>> start Source data

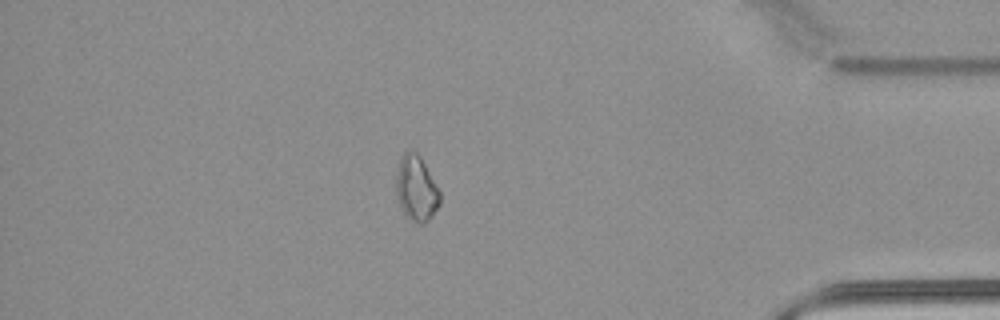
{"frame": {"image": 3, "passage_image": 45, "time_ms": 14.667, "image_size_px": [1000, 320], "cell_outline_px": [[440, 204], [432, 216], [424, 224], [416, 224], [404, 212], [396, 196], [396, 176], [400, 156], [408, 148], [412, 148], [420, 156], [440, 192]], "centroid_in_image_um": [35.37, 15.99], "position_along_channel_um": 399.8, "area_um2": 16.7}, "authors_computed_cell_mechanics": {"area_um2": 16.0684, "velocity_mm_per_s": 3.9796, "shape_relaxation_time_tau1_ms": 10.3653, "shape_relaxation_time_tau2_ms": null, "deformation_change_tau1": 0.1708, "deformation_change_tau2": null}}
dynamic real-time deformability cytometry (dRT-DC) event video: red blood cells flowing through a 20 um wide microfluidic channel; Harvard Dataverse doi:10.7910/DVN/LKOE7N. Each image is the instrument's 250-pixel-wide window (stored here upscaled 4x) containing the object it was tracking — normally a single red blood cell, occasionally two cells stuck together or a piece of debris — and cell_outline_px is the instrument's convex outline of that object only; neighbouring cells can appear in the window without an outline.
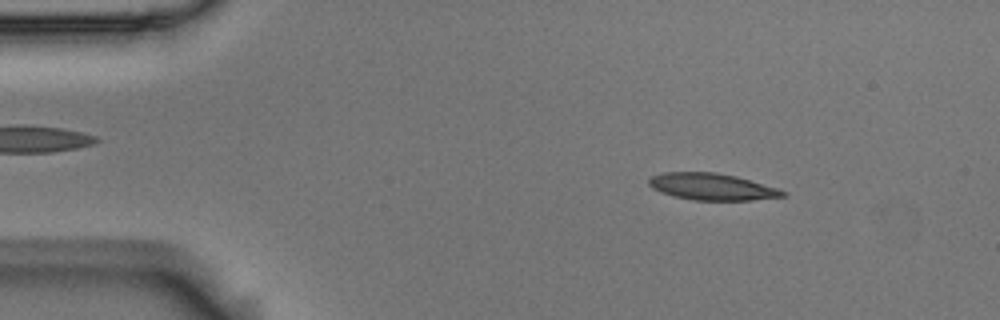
{"species": "Egyptian fruit bat (a non-hibernating species)", "species_latin": "Rousettus aegyptiacus", "temperature_condition": "room temperature", "stored_images_in_passage": 4, "camera_frame_rate_fps": 3000, "um_per_image_px": 0.085, "animal": {"sex": "male"}, "frame": {"image": 1, "passage_image": 2, "time_ms": 0.333, "image_size_px": [1000, 320], "cell_outline_px": [[788, 196], [752, 200], [692, 200], [672, 196], [660, 192], [652, 188], [648, 184], [648, 176], [664, 172], [716, 172], [736, 176], [776, 188], [788, 192]], "centroid_in_image_um": [60.47, 15.87], "position_along_channel_um": 24.5, "area_um2": 21.04}}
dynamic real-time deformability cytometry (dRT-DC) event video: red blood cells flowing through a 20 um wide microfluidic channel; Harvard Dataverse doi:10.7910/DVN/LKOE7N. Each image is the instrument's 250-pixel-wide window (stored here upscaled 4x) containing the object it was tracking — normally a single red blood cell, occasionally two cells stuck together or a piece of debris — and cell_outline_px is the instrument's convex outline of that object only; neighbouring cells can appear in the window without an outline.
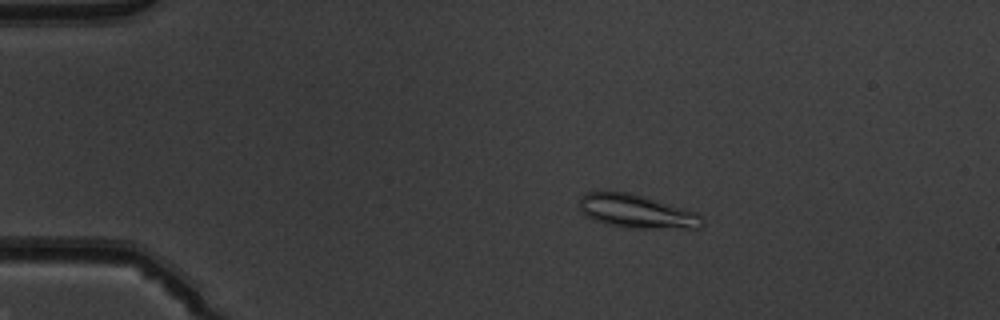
{"species": "common noctule bat (a hibernating species)", "species_latin": "Nyctalus noctula", "temperature_condition": "warm", "stored_images_in_passage": 51, "camera_frame_rate_fps": 3000, "um_per_image_px": 0.085, "animal": {"sex": "male", "body_mass_g": 19.5, "forearm_length_mm": 54.6}, "frame": {"image": 1, "passage_image": 10, "time_ms": 3.0, "image_size_px": [1000, 320], "cell_outline_px": [[704, 224], [700, 228], [636, 228], [608, 224], [596, 220], [588, 216], [580, 208], [580, 196], [588, 192], [632, 192], [696, 212], [704, 220]], "centroid_in_image_um": [54.16, 17.96], "position_along_channel_um": 30.8, "area_um2": 23.64}}
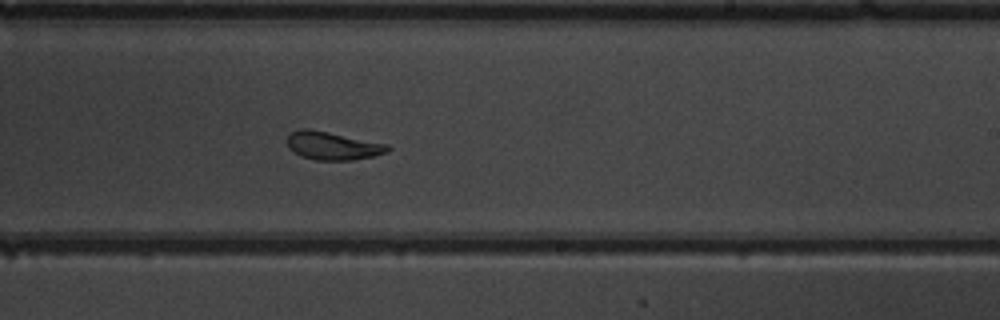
{"frame": {"image": 2, "passage_image": 32, "time_ms": 10.333, "image_size_px": [1000, 320], "cell_outline_px": [[392, 148], [388, 152], [376, 156], [352, 160], [316, 160], [300, 156], [288, 148], [288, 136], [292, 132], [300, 128], [308, 128], [388, 144]], "centroid_in_image_um": [28.3, 12.4], "position_along_channel_um": 260.7, "area_um2": 16.53}}
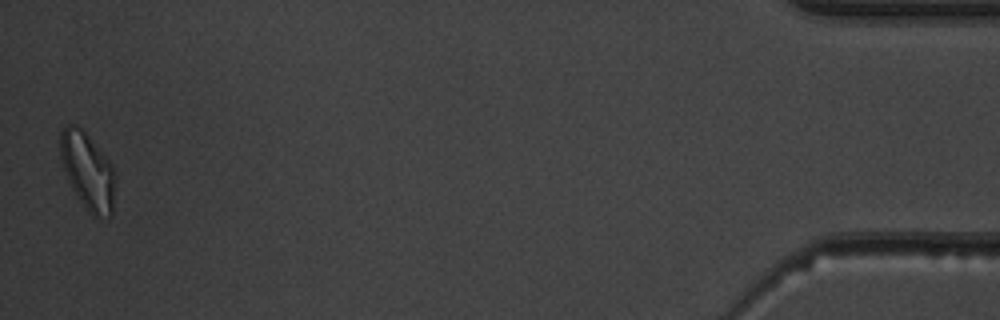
{"frame": {"image": 3, "passage_image": 51, "time_ms": 16.667, "image_size_px": [1000, 320], "cell_outline_px": [[116, 184], [112, 216], [92, 216], [76, 192], [64, 168], [60, 156], [60, 132], [68, 124], [76, 124], [84, 128], [112, 164], [116, 176]], "centroid_in_image_um": [7.5, 14.47], "position_along_channel_um": 427.7, "area_um2": 24.57}, "authors_computed_cell_mechanics": {"area_um2": 18.4382, "velocity_mm_per_s": 3.9666, "shape_relaxation_time_tau1_ms": 6.8203, "shape_relaxation_time_tau2_ms": 1.6715, "deformation_change_tau1": 0.1654, "deformation_change_tau2": 0.087}}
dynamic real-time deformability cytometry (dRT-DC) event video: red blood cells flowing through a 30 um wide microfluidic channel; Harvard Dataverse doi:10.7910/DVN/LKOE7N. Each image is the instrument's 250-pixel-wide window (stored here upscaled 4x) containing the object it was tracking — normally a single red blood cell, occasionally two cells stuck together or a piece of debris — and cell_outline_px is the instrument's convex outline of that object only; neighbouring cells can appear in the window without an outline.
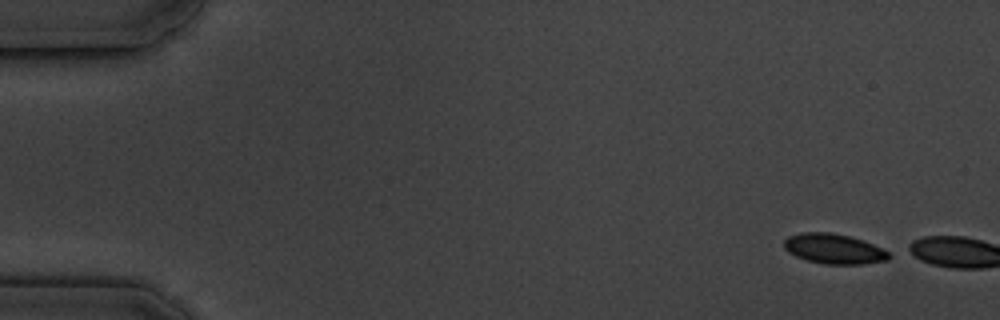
{"species": "common noctule bat (a hibernating species)", "species_latin": "Nyctalus noctula", "temperature_condition": "cold", "stored_images_in_passage": 2, "camera_frame_rate_fps": 3000, "um_per_image_px": 0.085, "animal": {"sex": "male", "body_mass_g": 19.5, "forearm_length_mm": 54.6}, "frame": {"image": 1, "passage_image": 1, "time_ms": 0.0, "image_size_px": [1000, 320], "cell_outline_px": [[892, 256], [888, 260], [864, 264], [824, 264], [808, 260], [796, 256], [788, 252], [784, 248], [784, 240], [788, 236], [804, 232], [832, 232], [864, 240], [888, 252]], "centroid_in_image_um": [70.88, 21.15], "position_along_channel_um": 14.1, "area_um2": 18.32}}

>> end Source data

#### Aim of the exercise:
Beginning with the line that holds "through a 30", output each line to the end of the material above, exactly, omitting the pictures.

#### In response:
dynamic real-time deformability cytometry (dRT-DC) event video: red blood cells flowing through a 30 um wide microfluidic channel; Harvard Dataverse doi:10.7910/DVN/LKOE7N. Each image is the instrument's 250-pixel-wide window (stored here upscaled 4x) containing the object it was tracking — normally a single red blood cell, occasionally two cells stuck together or a piece of debris — and cell_outline_px is the instrument's convex outline of that object only; neighbouring cells can appear in the window without an outline.
{"species": "common noctule bat (a hibernating species)", "species_latin": "Nyctalus noctula", "temperature_condition": "cold", "stored_images_in_passage": 2, "camera_frame_rate_fps": 3000, "um_per_image_px": 0.085, "animal": {"sex": "male", "body_mass_g": 19.5, "forearm_length_mm": 54.6}, "frame": {"image": 1, "passage_image": 1, "time_ms": 0.0, "image_size_px": [1000, 320], "cell_outline_px": [[892, 256], [888, 260], [864, 264], [824, 264], [808, 260], [796, 256], [788, 252], [784, 248], [784, 240], [788, 236], [804, 232], [832, 232], [864, 240], [888, 252]], "centroid_in_image_um": [70.88, 21.15], "position_along_channel_um": 14.1, "area_um2": 18.32}}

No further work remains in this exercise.